At the conclusion of the case counsel for appellant again moved for a mistrial in the following language: "This has to do with your honor's overruling my objections to Mr. Long, the FBI agent's testimony as to the statement that my client made to him, and as your honor will recall, he prefaced his remarks with reference to the statement by saying that my client had told him that on the day before the automobile was driven from North Carolina to St.
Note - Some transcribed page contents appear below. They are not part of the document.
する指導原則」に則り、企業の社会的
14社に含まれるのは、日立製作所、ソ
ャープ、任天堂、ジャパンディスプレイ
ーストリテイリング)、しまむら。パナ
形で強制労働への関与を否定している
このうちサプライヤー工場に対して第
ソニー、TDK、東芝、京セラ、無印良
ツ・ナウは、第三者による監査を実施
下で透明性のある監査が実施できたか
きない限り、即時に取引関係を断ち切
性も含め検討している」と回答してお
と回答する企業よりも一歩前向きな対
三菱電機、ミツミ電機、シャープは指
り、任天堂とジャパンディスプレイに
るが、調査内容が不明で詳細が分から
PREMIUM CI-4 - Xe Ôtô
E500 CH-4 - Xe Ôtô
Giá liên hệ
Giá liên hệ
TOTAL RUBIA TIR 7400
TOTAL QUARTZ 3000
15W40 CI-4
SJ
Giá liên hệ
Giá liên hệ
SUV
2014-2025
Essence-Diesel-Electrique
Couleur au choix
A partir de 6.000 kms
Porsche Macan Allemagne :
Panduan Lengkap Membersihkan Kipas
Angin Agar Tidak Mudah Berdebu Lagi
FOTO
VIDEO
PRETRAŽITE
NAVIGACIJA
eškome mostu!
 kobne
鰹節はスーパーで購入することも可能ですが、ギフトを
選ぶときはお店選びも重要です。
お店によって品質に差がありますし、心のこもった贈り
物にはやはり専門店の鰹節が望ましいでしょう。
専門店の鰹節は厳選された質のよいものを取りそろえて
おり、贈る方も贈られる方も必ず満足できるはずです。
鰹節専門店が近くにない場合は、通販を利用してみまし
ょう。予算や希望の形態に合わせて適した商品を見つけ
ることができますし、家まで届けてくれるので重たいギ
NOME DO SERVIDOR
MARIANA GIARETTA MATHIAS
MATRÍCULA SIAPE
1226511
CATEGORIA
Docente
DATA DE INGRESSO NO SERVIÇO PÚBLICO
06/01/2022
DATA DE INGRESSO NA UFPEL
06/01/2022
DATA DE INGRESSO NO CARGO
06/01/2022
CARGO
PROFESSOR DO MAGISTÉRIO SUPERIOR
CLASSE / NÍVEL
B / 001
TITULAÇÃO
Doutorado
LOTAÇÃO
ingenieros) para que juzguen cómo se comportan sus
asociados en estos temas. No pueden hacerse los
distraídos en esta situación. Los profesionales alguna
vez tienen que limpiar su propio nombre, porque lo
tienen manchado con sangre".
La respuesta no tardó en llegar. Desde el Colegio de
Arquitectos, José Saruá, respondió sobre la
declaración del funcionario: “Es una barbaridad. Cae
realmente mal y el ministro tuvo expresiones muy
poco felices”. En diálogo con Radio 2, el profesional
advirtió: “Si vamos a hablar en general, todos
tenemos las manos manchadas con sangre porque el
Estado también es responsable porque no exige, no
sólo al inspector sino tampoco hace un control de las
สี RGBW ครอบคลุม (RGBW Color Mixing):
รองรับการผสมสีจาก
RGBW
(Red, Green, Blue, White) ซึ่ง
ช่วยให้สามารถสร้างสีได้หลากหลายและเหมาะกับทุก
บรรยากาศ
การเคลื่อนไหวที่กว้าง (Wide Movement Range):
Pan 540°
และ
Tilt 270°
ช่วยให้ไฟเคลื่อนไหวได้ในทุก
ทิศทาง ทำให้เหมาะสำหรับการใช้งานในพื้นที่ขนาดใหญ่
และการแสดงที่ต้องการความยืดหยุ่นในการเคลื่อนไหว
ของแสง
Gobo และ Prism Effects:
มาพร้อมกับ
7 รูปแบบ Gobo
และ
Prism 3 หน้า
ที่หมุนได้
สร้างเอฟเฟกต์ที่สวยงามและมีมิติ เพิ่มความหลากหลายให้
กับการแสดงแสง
Petersburg — on the day before that he escaped from, I believe, a youth correctional institution in North Carolina, and your honor overruled it, I believe, subject to possibly tying it in as to relevancy at a later time.

"And I would like to renew my motion at this time because it is quite clear now that this was entirely irrelevant and can serve only to inflame the jury against my client, and I don't believe that I can get now a fair trial from this jury." The trial court overruled this motion.

Finally, the government counsel commented upon the recent escape by Stallings and his companions in his argument to the jury, arguing that they spent a cache of coins in the car on the trip to Florida because "they were recently escaped — they had recently escaped from confinement, they needed that money in order to get down here. Without that money they could not have gotten down here." It is too clear that in general the admission of evidence of a defendant's illegal or bad conduct in other matters is inadmissible when he is on trial that it hardly requires citation of authority. However, the proposition is well stated in Sang Soon Sur v. United States, 9 Cir., 1948, 167 F.2d 431:

"Appellant entered the trial with a presumption of good reputation. He did not put his reputation in issue. Crawford v. United States, 59 App.D. C. 356, 41 F.2d 979. The introduction of evidence of the commission of independent crimes through the medium of the statement or confession cannot be justified on the ground that the relevant portions thereof could not be segregated from the irrelevant * * * Here the effect of the challenged evidence could have had no other effect than to divert the minds of the jurors from the real issue and we are unable to say that it was not a determining factor in the minds of the jurors in reaching their verdict of guilty. As was said in the case of United States v. Dressler, 7 Cir., 112 F.2d 972, 977: `* * * It is inconsistent with our traditional conception of a fair trial to permit any information to go to a jury which might influence a jury to convict a defendant for any reason other than that he is guilty of the specific offense with which he is charged.'"

Of course, evidence of bad conduct or of a different crime is not inadmissible if it is otherwise relevant to the proof of the accused's guilt of the particular offense for which he is standing trial — that is to say, it is not irrelevant to show that one has illegally entered a house if he stands trial for an offense committed while illegally present and the illegal entry is a part of the continuing acts for which the accused is being tried. Here, the only justification the government gives for offering and insisting on the retention of this testimony is that the jury might infer that Stallings committed the offense of transporting a stolen vehicle, knowing it to have been stolen, across state lines because he was anxious to make good his escape from a penal institution which had occurred the day before at some distance away from Wilmington, North Carolina, where the interstate trip began. We think this connection is too tenuous to permit the introduction of such prejudicial evidence.

We conclude that the prejudice from repeated admission of this testimony relating to Stallings' escape from the penal institution in North Carolina so far outweighed any proper benefit to the prosecution as to require the judgment of conviction and sentence to be set aside.

The judgment is reversed and the case is remanded for further proceedings not inconsistent with this opinion.